• **What the exercise asks**:
Rewrite all the rows below, switching every "y-axis" to "vertical axis" and leaving everything else as it is. Don't include the pictures.

Chart-based quiz items:
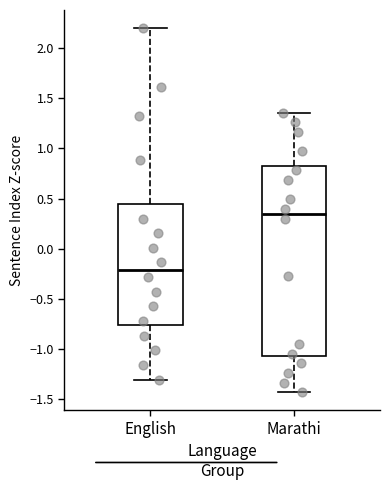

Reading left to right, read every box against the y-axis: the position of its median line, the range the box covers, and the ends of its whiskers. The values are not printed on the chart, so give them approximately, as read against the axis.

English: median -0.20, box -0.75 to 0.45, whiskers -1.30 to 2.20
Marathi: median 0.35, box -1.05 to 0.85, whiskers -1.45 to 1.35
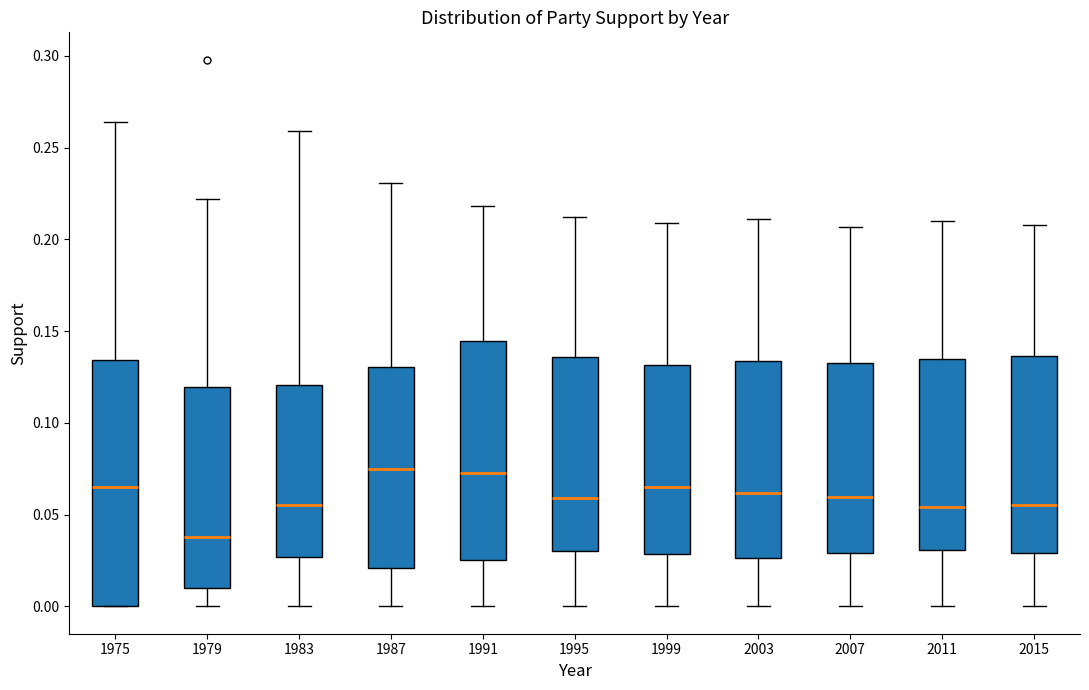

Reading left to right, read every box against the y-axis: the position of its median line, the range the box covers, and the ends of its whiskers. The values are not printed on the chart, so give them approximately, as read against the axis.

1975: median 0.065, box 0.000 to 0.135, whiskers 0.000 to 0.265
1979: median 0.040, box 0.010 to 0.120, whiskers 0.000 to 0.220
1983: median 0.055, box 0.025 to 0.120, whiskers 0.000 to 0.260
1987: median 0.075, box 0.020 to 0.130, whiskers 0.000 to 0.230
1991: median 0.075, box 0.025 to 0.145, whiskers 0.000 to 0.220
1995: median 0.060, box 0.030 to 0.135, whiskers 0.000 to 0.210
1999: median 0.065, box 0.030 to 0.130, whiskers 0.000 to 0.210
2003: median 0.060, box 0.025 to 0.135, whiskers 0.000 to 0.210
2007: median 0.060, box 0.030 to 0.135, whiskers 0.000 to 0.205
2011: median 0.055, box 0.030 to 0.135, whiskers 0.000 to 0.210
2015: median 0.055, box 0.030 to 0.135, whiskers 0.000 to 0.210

• **Reply**:
Reading left to right, read every box against the vertical axis: the position of its median line, the range the box covers, and the ends of its whiskers. The values are not printed on the chart, so give them approximately, as read against the axis.

English: median -0.20, box -0.75 to 0.45, whiskers -1.30 to 2.20
Marathi: median 0.35, box -1.05 to 0.85, whiskers -1.45 to 1.35

Reading left to right, read every box against the vertical axis: the position of its median line, the range the box covers, and the ends of its whiskers. The values are not printed on the chart, so give them approximately, as read against the axis.

1975: median 0.065, box 0.000 to 0.135, whiskers 0.000 to 0.265
1979: median 0.040, box 0.010 to 0.120, whiskers 0.000 to 0.220
1983: median 0.055, box 0.025 to 0.120, whiskers 0.000 to 0.260
1987: median 0.075, box 0.020 to 0.130, whiskers 0.000 to 0.230
1991: median 0.075, box 0.025 to 0.145, whiskers 0.000 to 0.220
1995: median 0.060, box 0.030 to 0.135, whiskers 0.000 to 0.210
1999: median 0.065, box 0.030 to 0.130, whiskers 0.000 to 0.210
2003: median 0.060, box 0.025 to 0.135, whiskers 0.000 to 0.210
2007: median 0.060, box 0.030 to 0.135, whiskers 0.000 to 0.205
2011: median 0.055, box 0.030 to 0.135, whiskers 0.000 to 0.210
2015: median 0.055, box 0.030 to 0.135, whiskers 0.000 to 0.210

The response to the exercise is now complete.